++++ RECORDS PROVIDED
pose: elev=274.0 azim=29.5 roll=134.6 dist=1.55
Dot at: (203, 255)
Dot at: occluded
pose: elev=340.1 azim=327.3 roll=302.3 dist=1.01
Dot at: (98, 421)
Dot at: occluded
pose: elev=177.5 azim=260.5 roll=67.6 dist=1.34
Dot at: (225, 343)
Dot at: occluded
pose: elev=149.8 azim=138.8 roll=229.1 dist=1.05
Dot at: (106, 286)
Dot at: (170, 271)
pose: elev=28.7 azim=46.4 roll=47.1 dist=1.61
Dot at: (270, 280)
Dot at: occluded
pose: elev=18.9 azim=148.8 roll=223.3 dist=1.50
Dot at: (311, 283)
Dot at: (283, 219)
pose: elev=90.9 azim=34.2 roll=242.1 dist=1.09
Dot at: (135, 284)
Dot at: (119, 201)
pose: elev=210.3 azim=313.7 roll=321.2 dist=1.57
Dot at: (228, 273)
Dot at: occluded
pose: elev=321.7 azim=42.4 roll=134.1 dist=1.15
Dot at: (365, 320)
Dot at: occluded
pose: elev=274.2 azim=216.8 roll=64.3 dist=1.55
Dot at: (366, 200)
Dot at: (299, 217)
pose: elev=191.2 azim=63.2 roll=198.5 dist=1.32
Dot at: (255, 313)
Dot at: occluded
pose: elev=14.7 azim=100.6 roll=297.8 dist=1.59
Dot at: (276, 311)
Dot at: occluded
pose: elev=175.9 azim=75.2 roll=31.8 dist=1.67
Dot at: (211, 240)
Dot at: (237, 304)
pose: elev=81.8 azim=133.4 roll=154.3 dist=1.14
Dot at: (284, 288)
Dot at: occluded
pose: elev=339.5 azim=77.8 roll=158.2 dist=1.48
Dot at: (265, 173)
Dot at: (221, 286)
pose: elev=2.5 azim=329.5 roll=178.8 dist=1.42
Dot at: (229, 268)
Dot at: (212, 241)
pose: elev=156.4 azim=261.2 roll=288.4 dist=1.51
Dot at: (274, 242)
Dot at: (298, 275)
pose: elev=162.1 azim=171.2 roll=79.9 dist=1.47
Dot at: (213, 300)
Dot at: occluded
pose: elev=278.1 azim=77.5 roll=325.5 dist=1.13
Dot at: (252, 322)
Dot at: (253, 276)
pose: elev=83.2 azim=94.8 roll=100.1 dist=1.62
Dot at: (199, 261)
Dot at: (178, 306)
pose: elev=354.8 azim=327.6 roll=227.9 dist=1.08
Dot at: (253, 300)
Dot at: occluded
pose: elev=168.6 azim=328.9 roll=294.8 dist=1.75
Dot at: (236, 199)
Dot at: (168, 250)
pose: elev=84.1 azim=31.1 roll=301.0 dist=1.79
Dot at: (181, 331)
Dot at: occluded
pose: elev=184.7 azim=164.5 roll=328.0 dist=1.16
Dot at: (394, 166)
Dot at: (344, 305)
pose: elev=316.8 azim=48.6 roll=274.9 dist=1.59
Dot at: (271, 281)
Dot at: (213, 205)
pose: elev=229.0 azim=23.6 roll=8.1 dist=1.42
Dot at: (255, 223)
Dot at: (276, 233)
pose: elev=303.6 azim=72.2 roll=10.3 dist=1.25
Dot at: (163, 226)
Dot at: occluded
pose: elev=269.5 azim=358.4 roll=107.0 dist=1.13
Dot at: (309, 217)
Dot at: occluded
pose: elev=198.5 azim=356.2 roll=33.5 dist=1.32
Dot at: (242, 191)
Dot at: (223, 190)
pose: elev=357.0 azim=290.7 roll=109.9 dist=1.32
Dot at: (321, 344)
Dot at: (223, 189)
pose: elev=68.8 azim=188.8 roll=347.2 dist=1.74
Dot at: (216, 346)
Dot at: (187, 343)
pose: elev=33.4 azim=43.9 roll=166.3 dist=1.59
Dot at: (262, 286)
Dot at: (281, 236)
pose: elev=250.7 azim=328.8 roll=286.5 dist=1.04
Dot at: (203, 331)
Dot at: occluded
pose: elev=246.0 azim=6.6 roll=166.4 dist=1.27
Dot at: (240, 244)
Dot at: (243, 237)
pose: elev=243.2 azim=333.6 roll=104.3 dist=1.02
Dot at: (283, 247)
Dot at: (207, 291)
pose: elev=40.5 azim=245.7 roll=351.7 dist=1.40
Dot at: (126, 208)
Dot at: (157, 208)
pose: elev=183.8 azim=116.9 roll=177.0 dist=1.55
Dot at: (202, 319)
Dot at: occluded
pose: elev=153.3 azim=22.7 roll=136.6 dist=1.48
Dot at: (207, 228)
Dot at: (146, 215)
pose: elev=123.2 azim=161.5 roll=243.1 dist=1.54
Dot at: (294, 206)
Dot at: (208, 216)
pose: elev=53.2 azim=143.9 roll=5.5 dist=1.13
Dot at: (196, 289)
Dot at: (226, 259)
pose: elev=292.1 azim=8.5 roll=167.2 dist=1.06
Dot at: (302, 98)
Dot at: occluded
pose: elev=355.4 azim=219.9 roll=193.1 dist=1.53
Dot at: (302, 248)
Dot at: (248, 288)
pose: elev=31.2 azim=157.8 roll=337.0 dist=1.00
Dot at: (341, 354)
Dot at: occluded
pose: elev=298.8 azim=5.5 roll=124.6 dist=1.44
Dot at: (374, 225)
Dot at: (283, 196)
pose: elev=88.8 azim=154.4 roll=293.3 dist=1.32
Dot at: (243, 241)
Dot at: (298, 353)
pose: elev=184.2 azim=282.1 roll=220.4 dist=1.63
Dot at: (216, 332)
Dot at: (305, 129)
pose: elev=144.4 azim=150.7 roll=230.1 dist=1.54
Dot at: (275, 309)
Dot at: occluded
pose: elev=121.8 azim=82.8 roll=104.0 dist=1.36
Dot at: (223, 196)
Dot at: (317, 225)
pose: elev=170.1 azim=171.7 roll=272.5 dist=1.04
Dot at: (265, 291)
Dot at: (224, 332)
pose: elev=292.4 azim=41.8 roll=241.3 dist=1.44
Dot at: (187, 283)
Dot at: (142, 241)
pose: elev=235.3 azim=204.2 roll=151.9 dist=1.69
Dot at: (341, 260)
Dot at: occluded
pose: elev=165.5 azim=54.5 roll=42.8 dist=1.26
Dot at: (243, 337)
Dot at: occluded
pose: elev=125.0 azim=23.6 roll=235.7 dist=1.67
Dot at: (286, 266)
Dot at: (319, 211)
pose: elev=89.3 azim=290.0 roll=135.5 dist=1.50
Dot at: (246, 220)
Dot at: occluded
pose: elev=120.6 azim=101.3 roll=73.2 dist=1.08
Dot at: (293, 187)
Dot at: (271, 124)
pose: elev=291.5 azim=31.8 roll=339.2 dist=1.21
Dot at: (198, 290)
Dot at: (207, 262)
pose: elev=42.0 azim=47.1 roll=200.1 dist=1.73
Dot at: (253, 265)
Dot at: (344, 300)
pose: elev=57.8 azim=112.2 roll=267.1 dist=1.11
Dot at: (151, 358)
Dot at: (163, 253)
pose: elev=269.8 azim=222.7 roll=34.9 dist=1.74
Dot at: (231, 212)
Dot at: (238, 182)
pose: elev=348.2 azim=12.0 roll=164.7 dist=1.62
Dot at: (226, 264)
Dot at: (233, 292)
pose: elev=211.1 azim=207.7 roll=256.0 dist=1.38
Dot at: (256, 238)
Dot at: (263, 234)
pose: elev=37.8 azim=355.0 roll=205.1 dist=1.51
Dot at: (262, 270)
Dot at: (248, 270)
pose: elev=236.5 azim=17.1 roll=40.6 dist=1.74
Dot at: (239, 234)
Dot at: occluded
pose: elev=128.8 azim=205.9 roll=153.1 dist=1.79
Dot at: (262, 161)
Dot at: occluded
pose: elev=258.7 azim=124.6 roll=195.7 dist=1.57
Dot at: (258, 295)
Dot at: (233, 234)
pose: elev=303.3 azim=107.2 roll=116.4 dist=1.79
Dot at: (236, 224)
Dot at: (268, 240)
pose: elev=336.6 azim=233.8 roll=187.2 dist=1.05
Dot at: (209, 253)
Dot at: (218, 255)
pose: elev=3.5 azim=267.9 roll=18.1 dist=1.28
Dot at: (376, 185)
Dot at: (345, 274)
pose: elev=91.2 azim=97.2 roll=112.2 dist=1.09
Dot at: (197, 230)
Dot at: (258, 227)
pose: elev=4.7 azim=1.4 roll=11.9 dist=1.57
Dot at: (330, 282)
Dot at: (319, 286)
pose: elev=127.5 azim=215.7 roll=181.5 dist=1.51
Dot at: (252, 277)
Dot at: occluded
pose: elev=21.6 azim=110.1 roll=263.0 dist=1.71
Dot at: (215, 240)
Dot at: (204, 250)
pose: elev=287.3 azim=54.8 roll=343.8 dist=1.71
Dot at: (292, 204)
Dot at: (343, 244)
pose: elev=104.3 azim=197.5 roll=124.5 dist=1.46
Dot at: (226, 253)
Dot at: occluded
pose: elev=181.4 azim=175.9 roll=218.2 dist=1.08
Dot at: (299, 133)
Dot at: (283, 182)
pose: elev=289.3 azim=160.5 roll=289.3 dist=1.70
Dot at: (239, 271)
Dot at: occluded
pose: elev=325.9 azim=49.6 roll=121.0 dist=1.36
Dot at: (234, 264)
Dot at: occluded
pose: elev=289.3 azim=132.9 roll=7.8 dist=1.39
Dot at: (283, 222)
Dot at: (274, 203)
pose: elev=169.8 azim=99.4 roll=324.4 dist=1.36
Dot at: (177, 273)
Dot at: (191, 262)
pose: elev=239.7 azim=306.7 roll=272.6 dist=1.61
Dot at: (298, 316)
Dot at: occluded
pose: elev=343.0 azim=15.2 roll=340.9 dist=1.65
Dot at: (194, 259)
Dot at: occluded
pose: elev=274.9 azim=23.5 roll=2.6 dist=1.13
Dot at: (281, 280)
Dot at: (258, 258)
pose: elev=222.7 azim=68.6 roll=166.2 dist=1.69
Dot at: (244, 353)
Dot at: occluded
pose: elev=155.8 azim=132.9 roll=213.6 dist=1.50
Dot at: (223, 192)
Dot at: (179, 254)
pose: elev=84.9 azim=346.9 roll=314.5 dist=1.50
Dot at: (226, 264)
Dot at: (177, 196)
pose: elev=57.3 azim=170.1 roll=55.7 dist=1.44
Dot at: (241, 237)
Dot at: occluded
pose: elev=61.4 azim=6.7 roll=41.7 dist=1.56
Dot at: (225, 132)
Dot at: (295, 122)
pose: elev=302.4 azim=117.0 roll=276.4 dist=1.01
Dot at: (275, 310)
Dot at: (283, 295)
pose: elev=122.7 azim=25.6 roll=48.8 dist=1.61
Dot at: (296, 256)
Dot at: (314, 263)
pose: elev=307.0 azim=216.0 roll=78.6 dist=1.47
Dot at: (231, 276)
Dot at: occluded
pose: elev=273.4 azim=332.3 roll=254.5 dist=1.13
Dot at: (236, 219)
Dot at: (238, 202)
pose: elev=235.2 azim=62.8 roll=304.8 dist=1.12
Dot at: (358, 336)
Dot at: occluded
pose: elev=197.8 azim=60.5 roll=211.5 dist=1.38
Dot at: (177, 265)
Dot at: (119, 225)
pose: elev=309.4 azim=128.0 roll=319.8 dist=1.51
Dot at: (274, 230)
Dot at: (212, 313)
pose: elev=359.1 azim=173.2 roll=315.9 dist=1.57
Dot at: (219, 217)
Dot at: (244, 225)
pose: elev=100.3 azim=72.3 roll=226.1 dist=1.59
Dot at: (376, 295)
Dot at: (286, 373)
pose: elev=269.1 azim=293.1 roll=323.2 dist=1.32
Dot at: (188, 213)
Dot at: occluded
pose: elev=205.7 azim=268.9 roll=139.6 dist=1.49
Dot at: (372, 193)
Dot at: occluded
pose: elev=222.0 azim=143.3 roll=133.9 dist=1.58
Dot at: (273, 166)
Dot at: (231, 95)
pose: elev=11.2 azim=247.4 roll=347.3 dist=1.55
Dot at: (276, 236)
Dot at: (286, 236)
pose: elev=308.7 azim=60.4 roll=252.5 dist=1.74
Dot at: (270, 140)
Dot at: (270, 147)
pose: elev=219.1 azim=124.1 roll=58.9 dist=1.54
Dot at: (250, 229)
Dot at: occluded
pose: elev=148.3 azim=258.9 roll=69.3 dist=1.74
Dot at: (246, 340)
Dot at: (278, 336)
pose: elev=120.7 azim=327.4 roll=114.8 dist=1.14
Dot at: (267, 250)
++++++++
### TASK BRIEF
Print the records between the line with "pose: elev=84.9 azim=346.9" and the line with "Dot at: (314, 263)", inclusive, reproducing each line without any change.

### COMPLETE RESPONSE
pose: elev=84.9 azim=346.9 roll=314.5 dist=1.50
Dot at: (226, 264)
Dot at: (177, 196)
pose: elev=57.3 azim=170.1 roll=55.7 dist=1.44
Dot at: (241, 237)
Dot at: occluded
pose: elev=61.4 azim=6.7 roll=41.7 dist=1.56
Dot at: (225, 132)
Dot at: (295, 122)
pose: elev=302.4 azim=117.0 roll=276.4 dist=1.01
Dot at: (275, 310)
Dot at: (283, 295)
pose: elev=122.7 azim=25.6 roll=48.8 dist=1.61
Dot at: (296, 256)
Dot at: (314, 263)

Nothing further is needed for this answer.